What power art thou, Who from below, Hast made me rise, Unwillingly and slow, From beds of everlasting snow! | |
See'st thou not how stiff, And wondrous old, Far unfit to bear the bitter cold. | |
I can scarcely move, Or draw my breath, I can scarcely move, Or draw my breath. | |
Let me, let me, Let me, let me, Freeze again... Let me, let me, Freeze again to death! |
--by John Dryden
from
Henri Purcell's Opera King Arthur
I must keep writing; the cold fingers--arthritic, gnarled--are not the nimble dancers that they once were. Before, as memory serves, a pas-de-deux of ungloved hands skimmed lithely over your geography. You were toe-shoe tall but shrouded by the snow-white sheet.
Sleeping.
Hard.
My hands found you, the edge of you, the end of the sheet's feigned modesty, the beginning of you.
Cue music. Focus the blue spot. My fingers spread, left and right, enthusiastic fans. Their bright aura breaks up the intrusion of that mechanical sun. I am lost in an amphitheater of dreams. I hear the blades carve grace and graffiti into the frozen surface. I hear the audience murmur. I hear them bill and coo. The landscape is familiar, even in the winter blindness. The northern lights are taffy tangling around my hands. The ice is illuminated from inside. The mirrored ball spins.
Later that night, we are wandering amidst the drifts that artists carve for Winter Carnival, reshaping them into moments stolen from fairy tales: the vanquished monster, the victor's elaborate throne. You climb into the king's lap; his patience is an invitation. The torches are lit--inside the brains of fevered geniuses, in some hundred tender beating hearts, along the trail that leads to the shy shores of the little hidden lake--and the flames dance their orange light into the dark and eerie corners of the leafless woods.

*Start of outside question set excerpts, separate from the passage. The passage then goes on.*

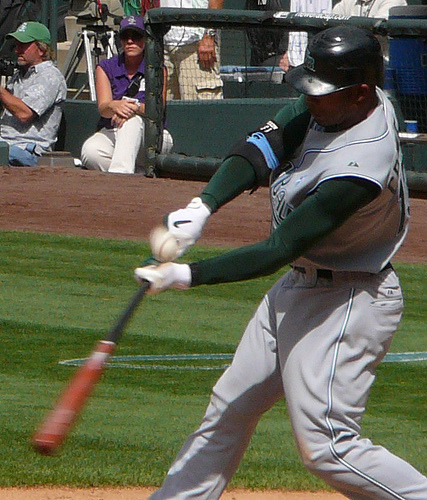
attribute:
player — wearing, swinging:
[135, 22, 425, 499]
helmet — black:
[282, 24, 384, 95]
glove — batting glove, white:
[167, 195, 211, 260]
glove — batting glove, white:
[137, 258, 193, 290]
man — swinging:
[124, 23, 426, 491]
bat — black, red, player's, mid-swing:
[32, 226, 184, 451]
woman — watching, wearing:
[77, 15, 180, 177]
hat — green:
[6, 21, 50, 44]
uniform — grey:
[150, 86, 424, 497]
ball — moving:
[150, 224, 182, 267]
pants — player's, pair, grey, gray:
[148, 253, 422, 495]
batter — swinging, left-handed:
[137, 18, 426, 498]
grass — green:
[2, 232, 427, 483]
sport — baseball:
[3, 0, 419, 493]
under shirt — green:
[187, 81, 379, 286]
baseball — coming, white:
[146, 227, 182, 265]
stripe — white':
[327, 284, 407, 497]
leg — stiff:
[150, 269, 298, 499]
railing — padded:
[140, 1, 426, 185]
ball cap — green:
[5, 21, 53, 43]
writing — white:
[17, 23, 33, 33]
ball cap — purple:
[118, 16, 150, 41]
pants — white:
[78, 115, 177, 178]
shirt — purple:
[93, 51, 164, 131]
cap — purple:
[118, 13, 147, 37]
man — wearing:
[0, 19, 68, 169]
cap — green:
[4, 19, 53, 45]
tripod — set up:
[61, 25, 128, 100]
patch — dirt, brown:
[1, 166, 426, 265]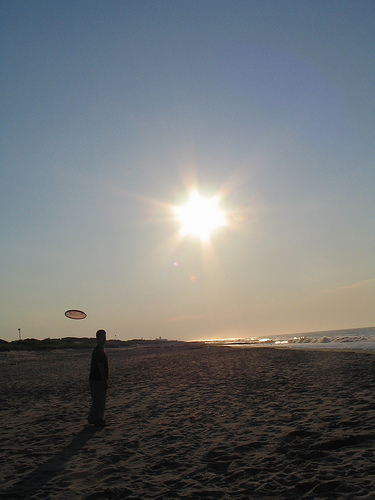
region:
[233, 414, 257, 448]
part fo a ground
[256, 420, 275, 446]
aprt of a sand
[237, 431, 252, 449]
part of a gronjd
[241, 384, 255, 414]
part of a grund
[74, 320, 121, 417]
this is a boy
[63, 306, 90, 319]
this is a frisbee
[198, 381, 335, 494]
this is the beach sand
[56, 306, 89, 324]
the frisbee is on air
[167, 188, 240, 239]
this is the sun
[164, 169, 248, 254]
the sun is bright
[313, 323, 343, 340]
this is the sea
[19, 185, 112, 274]
this is the sky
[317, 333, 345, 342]
these are the waves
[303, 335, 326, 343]
the waves are strong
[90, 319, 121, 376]
the head of a man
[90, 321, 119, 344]
the face of a man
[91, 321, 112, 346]
the hair of a man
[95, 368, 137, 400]
the hand of a man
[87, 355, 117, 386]
the arm of a man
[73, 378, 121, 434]
the leg of a man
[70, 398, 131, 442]
the feet of a man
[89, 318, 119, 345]
the chin of a man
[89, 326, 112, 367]
the ear of a man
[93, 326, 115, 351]
the nose of a man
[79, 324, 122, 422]
this is a man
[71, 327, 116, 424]
the man is throwing a frisbee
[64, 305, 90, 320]
the frisbee is on air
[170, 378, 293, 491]
this is the beach sand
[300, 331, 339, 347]
this is the sea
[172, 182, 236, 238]
this is the sun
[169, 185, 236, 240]
the sun is shining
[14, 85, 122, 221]
this is the sky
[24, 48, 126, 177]
the sky is clear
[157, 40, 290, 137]
the sky is blue in color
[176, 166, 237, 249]
this is the sun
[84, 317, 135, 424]
this is a man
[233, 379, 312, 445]
the sand is brown in color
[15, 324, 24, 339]
this is a pole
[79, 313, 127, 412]
the man is standing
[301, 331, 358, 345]
this is a water body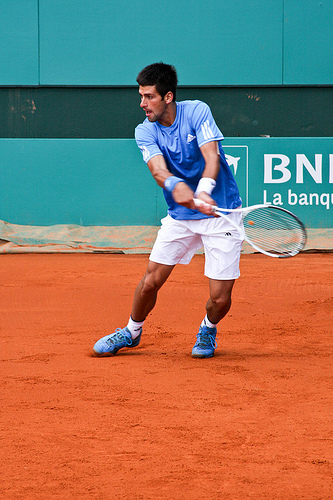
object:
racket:
[192, 198, 306, 258]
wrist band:
[163, 175, 184, 191]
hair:
[135, 62, 177, 102]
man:
[91, 63, 244, 358]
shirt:
[133, 99, 241, 218]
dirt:
[0, 252, 331, 498]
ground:
[0, 223, 332, 498]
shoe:
[93, 325, 141, 356]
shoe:
[191, 323, 217, 357]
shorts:
[147, 203, 245, 282]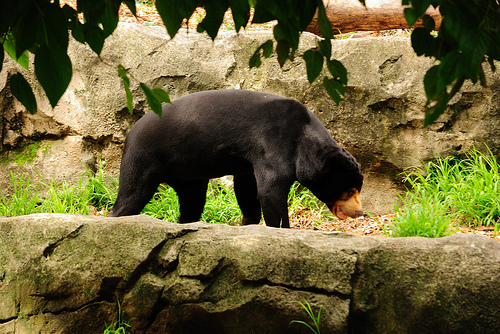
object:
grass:
[390, 140, 498, 236]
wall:
[4, 214, 98, 332]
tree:
[0, 0, 173, 118]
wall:
[0, 25, 500, 217]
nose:
[344, 201, 362, 218]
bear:
[110, 89, 367, 229]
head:
[294, 118, 367, 222]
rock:
[149, 232, 404, 306]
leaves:
[400, 0, 500, 131]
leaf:
[309, 65, 362, 110]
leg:
[252, 157, 292, 228]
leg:
[232, 172, 262, 226]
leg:
[111, 131, 175, 216]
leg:
[162, 181, 206, 225]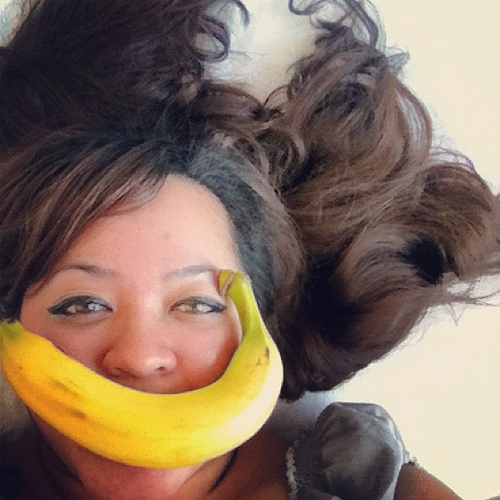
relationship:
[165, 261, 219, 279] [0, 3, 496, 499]
eyebrows of lady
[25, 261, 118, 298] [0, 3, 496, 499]
eyebrows of lady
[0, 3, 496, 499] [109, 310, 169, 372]
lady has nose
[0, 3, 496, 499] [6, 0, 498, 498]
lady lying on surface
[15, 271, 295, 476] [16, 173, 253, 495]
banana on woman's face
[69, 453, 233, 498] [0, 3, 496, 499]
chin of a lady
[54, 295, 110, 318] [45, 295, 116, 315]
eye have makeup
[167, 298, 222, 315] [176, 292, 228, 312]
eye have makeup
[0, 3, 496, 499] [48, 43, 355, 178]
lady has hair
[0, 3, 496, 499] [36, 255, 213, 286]
lady has eyebrows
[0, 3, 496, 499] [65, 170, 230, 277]
lady has forehead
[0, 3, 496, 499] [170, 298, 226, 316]
lady has eye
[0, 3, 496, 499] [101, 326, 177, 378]
lady has nose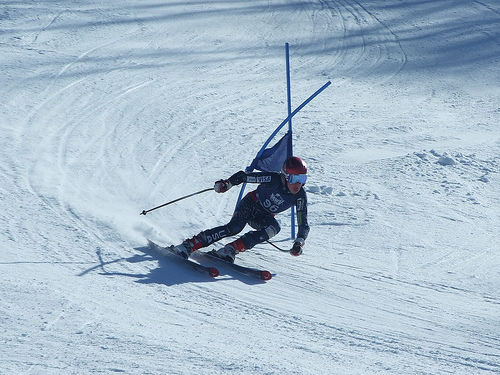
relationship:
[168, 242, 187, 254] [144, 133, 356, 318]
foot of skier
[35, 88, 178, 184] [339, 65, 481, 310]
tracks in snow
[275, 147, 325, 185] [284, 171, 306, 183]
helmet with goggles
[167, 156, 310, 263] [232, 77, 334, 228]
racer has just hit banner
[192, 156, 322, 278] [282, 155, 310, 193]
person wearing a helmet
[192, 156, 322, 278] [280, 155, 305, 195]
person has head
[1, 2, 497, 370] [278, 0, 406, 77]
snow has tracks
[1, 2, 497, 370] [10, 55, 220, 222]
snow has tracks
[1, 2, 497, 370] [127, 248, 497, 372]
snow has tracks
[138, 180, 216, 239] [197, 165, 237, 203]
ski pole on hand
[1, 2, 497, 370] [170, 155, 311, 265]
snow behind skier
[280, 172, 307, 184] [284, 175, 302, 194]
goggles on face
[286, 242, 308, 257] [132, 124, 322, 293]
hand on skier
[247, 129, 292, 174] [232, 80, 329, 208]
flag on pole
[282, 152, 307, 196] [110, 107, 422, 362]
head of person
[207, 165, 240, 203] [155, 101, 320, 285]
hand of skier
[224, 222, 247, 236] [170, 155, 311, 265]
knee of skier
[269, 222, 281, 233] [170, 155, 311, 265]
knee of skier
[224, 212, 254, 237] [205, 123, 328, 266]
knee of skier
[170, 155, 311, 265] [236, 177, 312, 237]
skier has chest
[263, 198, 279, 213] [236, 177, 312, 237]
number 36 on chest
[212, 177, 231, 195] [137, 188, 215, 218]
right hand holds ski pole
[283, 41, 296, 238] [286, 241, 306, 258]
pole bent in left hand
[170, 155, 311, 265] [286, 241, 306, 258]
skier has left hand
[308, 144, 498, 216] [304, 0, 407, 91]
snow`s clumps off track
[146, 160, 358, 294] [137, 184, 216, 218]
person holding ski pole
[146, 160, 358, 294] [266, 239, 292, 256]
person holding ski pole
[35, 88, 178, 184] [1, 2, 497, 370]
tracks in snow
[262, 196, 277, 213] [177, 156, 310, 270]
96 on racer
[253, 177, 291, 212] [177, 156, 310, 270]
torso of racer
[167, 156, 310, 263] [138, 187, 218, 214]
racer holding pole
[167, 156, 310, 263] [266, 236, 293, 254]
racer holding pole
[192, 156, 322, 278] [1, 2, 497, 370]
person on snow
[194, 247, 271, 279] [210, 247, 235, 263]
ski on foot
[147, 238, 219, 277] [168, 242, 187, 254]
ski on foot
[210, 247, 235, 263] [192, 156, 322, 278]
foot of person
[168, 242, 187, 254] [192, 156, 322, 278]
foot of person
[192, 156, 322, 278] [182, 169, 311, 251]
person wearing outfit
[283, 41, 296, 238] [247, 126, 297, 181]
pole holding flag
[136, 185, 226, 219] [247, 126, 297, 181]
pole holding flag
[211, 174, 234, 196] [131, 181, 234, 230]
hand holding ski pole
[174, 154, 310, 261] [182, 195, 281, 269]
man wearing ski pants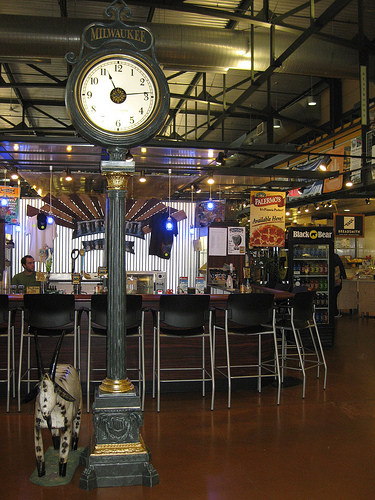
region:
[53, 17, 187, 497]
black and gold clock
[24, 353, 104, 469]
white and black goat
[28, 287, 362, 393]
black and silver stools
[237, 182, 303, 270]
yellow pizza sign hanging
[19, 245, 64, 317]
man standing behind bar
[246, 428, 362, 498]
dark brown tiled floor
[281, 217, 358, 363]
cooler for wine coolers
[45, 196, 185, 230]
tan and brown logo sign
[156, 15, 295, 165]
silver beams on ceiling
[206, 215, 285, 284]
bar menu on wall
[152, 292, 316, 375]
metal bar stools with black cushions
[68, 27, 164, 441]
a clock on a tall pole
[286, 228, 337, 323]
a cooler full of drings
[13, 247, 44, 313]
a man behind a bar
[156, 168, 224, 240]
lights hanging from the cieling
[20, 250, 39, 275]
a man with dark hair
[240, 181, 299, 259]
a sign for pizza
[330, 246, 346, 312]
a person standing at a counter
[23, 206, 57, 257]
a white shirt hanging from the cieling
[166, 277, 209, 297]
menus sitting on a bar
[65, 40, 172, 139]
This is a clock.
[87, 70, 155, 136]
The clock is white and black.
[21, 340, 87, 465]
This looks like a goat.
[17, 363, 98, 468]
The goat is gray and black.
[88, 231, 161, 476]
The lamp post is gold and green.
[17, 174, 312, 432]
This is in a bar.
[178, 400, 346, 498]
The ground here is brown.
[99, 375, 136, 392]
This metal is golden.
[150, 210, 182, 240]
The light is blue.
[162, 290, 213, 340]
The chair is black.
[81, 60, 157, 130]
white face of the clock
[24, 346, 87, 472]
a white and black sculpture of a goat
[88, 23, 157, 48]
brass lettering on a black clock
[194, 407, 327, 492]
shiny brown floors of the bar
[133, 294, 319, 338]
several chairs placed around the bar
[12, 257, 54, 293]
a man in a green shirt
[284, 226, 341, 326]
a cooler filled with drinks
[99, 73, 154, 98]
black hands of the clock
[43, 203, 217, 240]
blue lights hanging over the bar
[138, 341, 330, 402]
metal legs of the bar chair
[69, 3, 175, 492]
Old black decorative Milwaukee clock post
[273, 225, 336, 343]
Black Bear cooler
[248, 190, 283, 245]
Advertisement sign for pizza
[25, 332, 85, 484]
Decorative long horned goat.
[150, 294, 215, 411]
Black very tall legged chair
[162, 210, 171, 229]
Decorative blue light.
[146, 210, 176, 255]
Black shirt on a wall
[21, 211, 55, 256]
White shirt hanging from the wall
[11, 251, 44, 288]
Green shirted man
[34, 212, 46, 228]
Black cap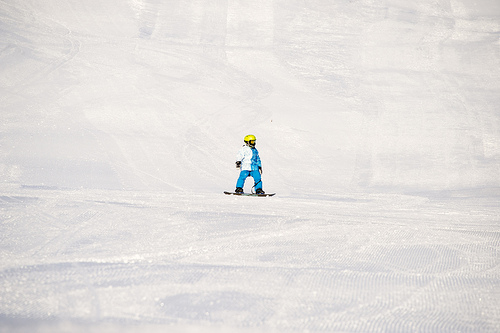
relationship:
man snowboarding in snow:
[234, 133, 266, 194] [133, 184, 204, 205]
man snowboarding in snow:
[234, 133, 266, 194] [53, 229, 125, 254]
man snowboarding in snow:
[234, 133, 266, 194] [306, 240, 376, 272]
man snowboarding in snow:
[234, 133, 266, 194] [393, 235, 445, 257]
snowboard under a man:
[223, 190, 276, 198] [228, 132, 266, 191]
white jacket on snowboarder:
[237, 145, 261, 171] [228, 131, 278, 199]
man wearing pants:
[234, 133, 266, 194] [236, 170, 263, 190]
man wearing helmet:
[234, 133, 266, 194] [240, 135, 255, 145]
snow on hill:
[6, 7, 499, 131] [0, 0, 499, 333]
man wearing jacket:
[234, 133, 266, 194] [235, 146, 262, 174]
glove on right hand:
[224, 154, 240, 184] [257, 160, 268, 168]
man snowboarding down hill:
[234, 133, 266, 194] [153, 203, 479, 233]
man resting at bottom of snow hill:
[234, 133, 266, 194] [204, 202, 471, 310]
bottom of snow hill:
[14, 180, 181, 248] [4, 1, 499, 331]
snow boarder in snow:
[228, 133, 267, 198] [160, 117, 364, 262]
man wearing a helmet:
[234, 133, 266, 194] [238, 138, 272, 153]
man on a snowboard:
[234, 133, 266, 194] [214, 190, 284, 196]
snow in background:
[0, 34, 499, 332] [102, 173, 143, 227]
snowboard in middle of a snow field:
[223, 191, 276, 197] [12, 50, 454, 287]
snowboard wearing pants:
[223, 191, 276, 197] [234, 173, 265, 229]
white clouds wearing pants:
[217, 129, 278, 207] [234, 173, 265, 229]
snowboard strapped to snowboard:
[223, 191, 276, 197] [222, 186, 277, 199]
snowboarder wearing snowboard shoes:
[232, 147, 267, 192] [222, 180, 273, 211]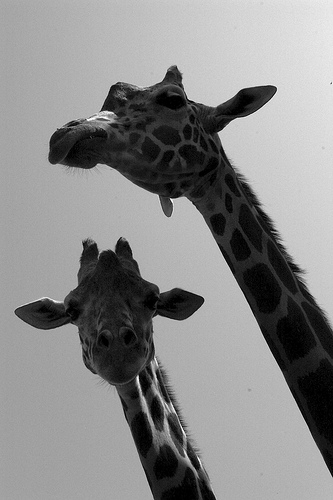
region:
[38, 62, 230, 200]
head of a giraffe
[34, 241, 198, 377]
head of a giraffe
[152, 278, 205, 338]
ear of a giraffe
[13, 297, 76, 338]
ear of a giraffe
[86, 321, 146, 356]
nose of a giraffe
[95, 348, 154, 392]
mouth of a giraffe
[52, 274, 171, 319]
eyes of a giraffe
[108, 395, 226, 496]
neck of a giraffe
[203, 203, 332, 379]
neck of a giraffe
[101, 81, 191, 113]
eyes of a giraffe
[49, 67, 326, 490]
two animals in the photo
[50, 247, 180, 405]
smaller animal looking at camera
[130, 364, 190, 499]
spots on giraffe neck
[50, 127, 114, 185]
dark mouth on animal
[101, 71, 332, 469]
giraffe is taller than smaller one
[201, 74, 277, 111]
ears of giraffe are black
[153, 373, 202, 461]
fur on back of giraffe neck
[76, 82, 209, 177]
face has black spots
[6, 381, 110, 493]
background is gray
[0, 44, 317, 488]
photo is in black and white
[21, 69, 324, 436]
this is a giraffe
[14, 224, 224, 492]
this is a giraffe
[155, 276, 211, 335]
this is an ear of a giraffe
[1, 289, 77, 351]
this is an ear of a giraffe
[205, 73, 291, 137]
this is an ear of a giraffe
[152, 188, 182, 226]
this is an ear of a giraffe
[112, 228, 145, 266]
this is a horn of a giraffe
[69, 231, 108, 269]
this is a horn of a giraffe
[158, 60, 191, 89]
this is a horn of a giraffe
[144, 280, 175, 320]
this is an eye of a giraffe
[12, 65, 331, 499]
two giraffes' heads and necks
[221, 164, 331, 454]
the neck of a giraffe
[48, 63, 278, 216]
the head of a giraffe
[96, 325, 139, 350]
the nostrils of a giraffe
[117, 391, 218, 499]
the giraffe's spotted neck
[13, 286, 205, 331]
the giraffe's two ears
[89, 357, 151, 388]
the mouth of a giraffe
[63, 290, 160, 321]
the giraffe's two eyes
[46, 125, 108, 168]
the giraffe's two lips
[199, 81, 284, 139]
the giraffe's left ear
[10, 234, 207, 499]
giraffe looking down from above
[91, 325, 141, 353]
giraffe has two large nostrils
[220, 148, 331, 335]
giraffe has a fuzzy mane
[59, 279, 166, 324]
giraffe has two eyes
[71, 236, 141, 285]
giraffe has horns on its head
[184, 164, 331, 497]
giraffe has a long neck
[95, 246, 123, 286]
giraffe has a bump on its head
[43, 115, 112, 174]
the giraffe's mouth is closed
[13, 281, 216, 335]
the giraffe has two ears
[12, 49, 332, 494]
a couple of giraffes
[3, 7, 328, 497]
a gray sky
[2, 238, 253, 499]
a giraffe looking at camera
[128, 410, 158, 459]
a spot on the giraffe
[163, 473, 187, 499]
a spot on the giraffe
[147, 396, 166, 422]
a spot on the giraffe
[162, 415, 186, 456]
a spot on the giraffe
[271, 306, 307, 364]
a spot on the giraffe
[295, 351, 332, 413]
a spot on the giraffe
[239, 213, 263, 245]
a spot on the giraffe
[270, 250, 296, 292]
a spot on the giraffe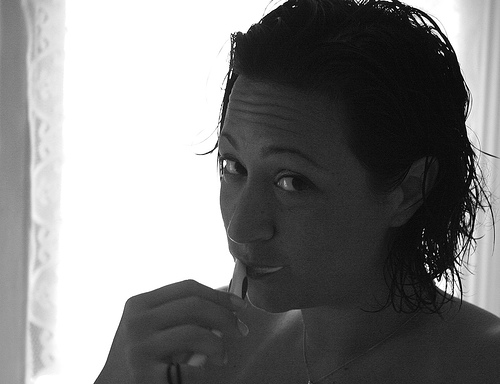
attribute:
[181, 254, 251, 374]
toothbrush — white, grey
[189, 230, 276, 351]
toothbrush — black, white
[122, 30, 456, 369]
girl — holding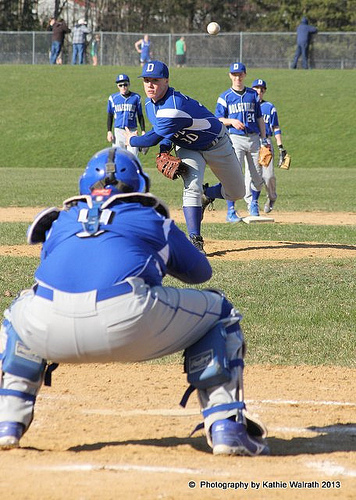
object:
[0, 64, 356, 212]
grass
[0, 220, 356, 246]
grass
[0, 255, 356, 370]
grass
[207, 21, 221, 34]
baseball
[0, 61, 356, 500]
baseball field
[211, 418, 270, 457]
shoe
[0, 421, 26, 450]
shoe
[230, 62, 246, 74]
cap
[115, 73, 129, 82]
cap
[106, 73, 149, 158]
player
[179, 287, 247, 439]
shin guard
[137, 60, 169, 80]
hat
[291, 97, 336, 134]
ground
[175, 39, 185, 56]
shirt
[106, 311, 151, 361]
back pocket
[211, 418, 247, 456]
heel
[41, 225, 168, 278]
strap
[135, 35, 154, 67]
person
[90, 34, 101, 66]
person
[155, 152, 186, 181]
glove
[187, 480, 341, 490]
copyright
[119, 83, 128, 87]
sunglasses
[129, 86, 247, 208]
uniform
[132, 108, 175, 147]
arm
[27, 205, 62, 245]
padding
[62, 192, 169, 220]
padding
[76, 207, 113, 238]
padding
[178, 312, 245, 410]
padding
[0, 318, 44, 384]
padding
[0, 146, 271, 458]
catcher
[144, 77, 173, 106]
shadow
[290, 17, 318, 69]
person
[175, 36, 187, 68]
person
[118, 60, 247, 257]
person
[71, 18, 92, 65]
person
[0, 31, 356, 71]
fence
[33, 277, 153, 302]
belt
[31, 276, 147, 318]
belt loops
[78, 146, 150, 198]
helmet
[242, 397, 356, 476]
outline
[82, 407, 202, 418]
home plate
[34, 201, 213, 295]
jersey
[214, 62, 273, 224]
baseball player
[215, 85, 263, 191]
uniform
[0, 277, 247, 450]
pants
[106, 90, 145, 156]
uniform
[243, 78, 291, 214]
player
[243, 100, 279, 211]
uniform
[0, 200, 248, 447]
uniform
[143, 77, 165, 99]
face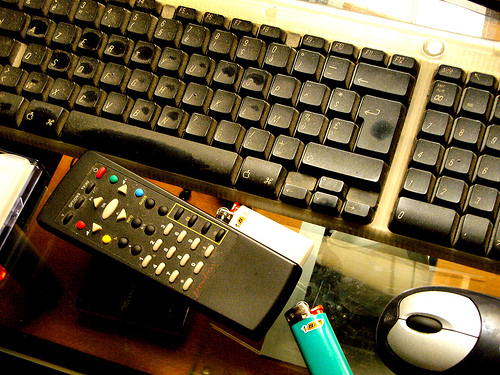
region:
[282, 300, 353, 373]
blue disposable lighter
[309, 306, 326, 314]
red button on lighter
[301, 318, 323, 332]
yellow logo on lighter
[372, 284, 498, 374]
black and gray two button mouse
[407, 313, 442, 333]
black scroll wheel on mouse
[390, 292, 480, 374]
the buttons on the mouse are light gray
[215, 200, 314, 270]
white disposable lighter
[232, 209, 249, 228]
orange logo on white lighter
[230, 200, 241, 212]
red plastic button on white lighter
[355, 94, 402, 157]
black enter key on keyboard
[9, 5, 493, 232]
computer keyboard on desk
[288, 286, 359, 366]
light green bic lighter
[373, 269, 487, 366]
gray and black wireless mouse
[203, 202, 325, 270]
small white bic lighter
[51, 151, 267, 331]
television remote control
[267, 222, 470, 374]
glass top work space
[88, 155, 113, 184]
red power button on remote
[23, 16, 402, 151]
worn and used keys on keyboard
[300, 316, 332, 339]
yellow bic label on lighter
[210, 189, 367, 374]
two bic lighters on table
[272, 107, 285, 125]
The M key on a keyboard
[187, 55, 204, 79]
The U key on a keyboard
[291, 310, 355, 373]
A teal colored BIC lighter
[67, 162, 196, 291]
A TV Remote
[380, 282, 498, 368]
A black and silver computer mouse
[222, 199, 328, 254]
A white colored BIC lighter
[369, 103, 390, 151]
The enter key on a keyboard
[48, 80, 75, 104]
The X key on a keyboard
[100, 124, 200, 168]
The spacebar on a keyboard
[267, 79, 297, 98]
The P key on a keyboard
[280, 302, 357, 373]
an aqua blue Bic lighter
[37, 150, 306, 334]
colorful buttons on a black control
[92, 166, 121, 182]
red and green buttons on a black control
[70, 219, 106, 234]
red and white buttons on a black control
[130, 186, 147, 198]
blue button on a black control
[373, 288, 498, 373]
silver and black computer mouse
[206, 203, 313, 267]
white BIC lighter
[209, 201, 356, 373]
two Bic lighters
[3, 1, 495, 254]
black keys on a keyboard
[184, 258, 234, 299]
red print on a black control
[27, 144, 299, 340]
A black remote.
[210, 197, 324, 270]
A white bic lighter.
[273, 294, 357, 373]
Part of a green lighter.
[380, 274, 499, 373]
S computer mouse.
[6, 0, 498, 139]
A keyboard for a computer.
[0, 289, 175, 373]
Stuff under the desk.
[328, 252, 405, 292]
The glass computer desk.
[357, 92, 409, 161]
The enter key on board.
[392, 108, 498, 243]
The number pad on keyboard.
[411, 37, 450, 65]
A circle button on keyboard.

On a wool blanket, we lay close together. You are feeding off my heat, the furnace of my hands. They skate over the white ice of your skin.
You melt.
You shiver.
In sleep, the terrain that makes you begins to flatten out. This is to be expected, like slow erosion and the drift of continents, all the forces of weather and time. The land, now glaciated, lies buried beneath memory, compressed and crushing the rocks under the weight of all the tripping dancers that have mastered the parquet floor--freshly waxed and shimmering beneath the slipper of the moon--and now in pairs dare the ice to open up, crack and crackle under their weight of two, of you and some other, faceless in the dream.